Beijing, March 18 – Human Rights groups Friday accused China of using political prisoners as pawns, and warned that the release of Uighur dissident Rebiya Kadeer should not be seen as an improvement in the situation for human rights in the country.
“We are extremely concerned that the release of Rebiya Kadeer will be cited as evidence of improvements in human rights as the European Union (EU) debates lifting its arms embargo on China,” Amnesty International deputy director for Asia Catherine Baber said.
“Rebiya Kadeer’s release does not alter the laws and practices regularly used by the Chinese authorities to detain and imprison individuals who peacefully exercise their rights to freedom of expression, association and other fundamental rights.”
Amnesty noted that Kadeer should never have been jailed in the first place and accused China of playing “hostage politics.”
Kadeer, 58, was freed Thursday as China’s Foreign Minister Li Zhaoxing pressed EU leaders in Brussels to remove an arms ban that has been in place since Beijing’s bloody crushing of democracy campaigners in 1989.
The EU has called for evidence of improvements in China’s human rights record before it lifts the ban.
Her freedom also coincided with the US deciding not to introduce a resolution critical of China at this year’s United Nations human rights commission meeting, citing Kadeer’s release as one sign of “progress” by Beijing.
“We are happy to see Rebiya freed, but China shouldn’t get any political credit for letting her go when they kept her behind bars for so many years,” Brad Adams, Asia director for Human Rights Watch, said.
“letting her go now is yet another instance of China’s revolving door policy of releasing a few prominent prisoners before international events to head off criticism.”
Last year, to stave off a resolution at the human rights commission, China released a Tibetan nun a year before her 17-year sentence was due to end.
The White House denied its move signaled a softening of its stance, but Adams said the decision not to lodge a protest at the UN was “a failure of the entire international community.”
“To suggest, as the US did, that China has progressed in its respect for human rights so much that it deserves to escape even a discussion at the Commission on Human Rights is inexplicable and unfortunate,” Adams said.
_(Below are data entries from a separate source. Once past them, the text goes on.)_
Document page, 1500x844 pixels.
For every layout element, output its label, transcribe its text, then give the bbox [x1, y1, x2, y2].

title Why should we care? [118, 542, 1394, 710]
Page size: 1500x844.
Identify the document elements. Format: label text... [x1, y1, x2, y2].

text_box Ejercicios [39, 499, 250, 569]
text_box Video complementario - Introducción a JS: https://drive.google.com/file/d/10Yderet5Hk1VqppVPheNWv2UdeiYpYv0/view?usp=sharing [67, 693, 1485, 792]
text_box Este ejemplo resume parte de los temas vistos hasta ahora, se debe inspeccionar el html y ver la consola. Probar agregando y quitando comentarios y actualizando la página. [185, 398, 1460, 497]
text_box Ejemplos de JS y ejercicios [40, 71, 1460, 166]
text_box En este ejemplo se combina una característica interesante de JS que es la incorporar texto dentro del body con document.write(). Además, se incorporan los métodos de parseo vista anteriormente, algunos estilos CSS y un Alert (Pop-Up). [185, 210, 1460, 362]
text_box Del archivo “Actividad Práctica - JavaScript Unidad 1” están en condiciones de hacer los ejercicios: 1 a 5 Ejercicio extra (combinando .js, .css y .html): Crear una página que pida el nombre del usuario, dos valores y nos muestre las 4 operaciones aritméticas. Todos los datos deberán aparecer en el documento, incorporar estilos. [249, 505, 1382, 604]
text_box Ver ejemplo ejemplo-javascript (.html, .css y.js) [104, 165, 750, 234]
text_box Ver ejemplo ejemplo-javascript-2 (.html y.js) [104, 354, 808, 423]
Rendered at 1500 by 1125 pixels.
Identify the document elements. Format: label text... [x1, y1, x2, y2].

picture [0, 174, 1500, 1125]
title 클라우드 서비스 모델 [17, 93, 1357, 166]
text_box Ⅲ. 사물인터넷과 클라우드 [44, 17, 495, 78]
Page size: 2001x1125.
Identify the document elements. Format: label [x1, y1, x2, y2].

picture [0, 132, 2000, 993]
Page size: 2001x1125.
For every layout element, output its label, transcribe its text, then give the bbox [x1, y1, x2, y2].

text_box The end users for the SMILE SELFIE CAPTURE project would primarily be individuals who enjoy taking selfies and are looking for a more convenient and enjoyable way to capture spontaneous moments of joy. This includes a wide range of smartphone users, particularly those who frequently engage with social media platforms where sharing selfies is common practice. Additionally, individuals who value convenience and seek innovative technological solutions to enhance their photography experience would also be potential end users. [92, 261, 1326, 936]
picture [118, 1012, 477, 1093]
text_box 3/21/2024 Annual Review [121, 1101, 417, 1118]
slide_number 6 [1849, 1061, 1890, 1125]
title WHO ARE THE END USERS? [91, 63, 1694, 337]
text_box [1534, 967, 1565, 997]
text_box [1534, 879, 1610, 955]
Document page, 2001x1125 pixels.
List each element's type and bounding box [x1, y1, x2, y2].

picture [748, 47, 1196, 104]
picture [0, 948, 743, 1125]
Kadeer, a leading member of China’s Uighur ethnic group in the largely Muslim western autonomous region of Xinjiang, was arrested in August 1999 while on her way to meet with a US congressional staff delegation.
She was charged with “providing secret information to foreigners” and jailed for eight years after a secret trial.
Her release on medical parole comes just ahead of a weekend visit to Beijing by US Secretary of State Condoleeza Rice.
“Basically what they appeared most concerned with was getting her out before the visit of Condoleeza Rice,” John Kamm, head of right group Duihua Foundation who helped secure the release, told AFP.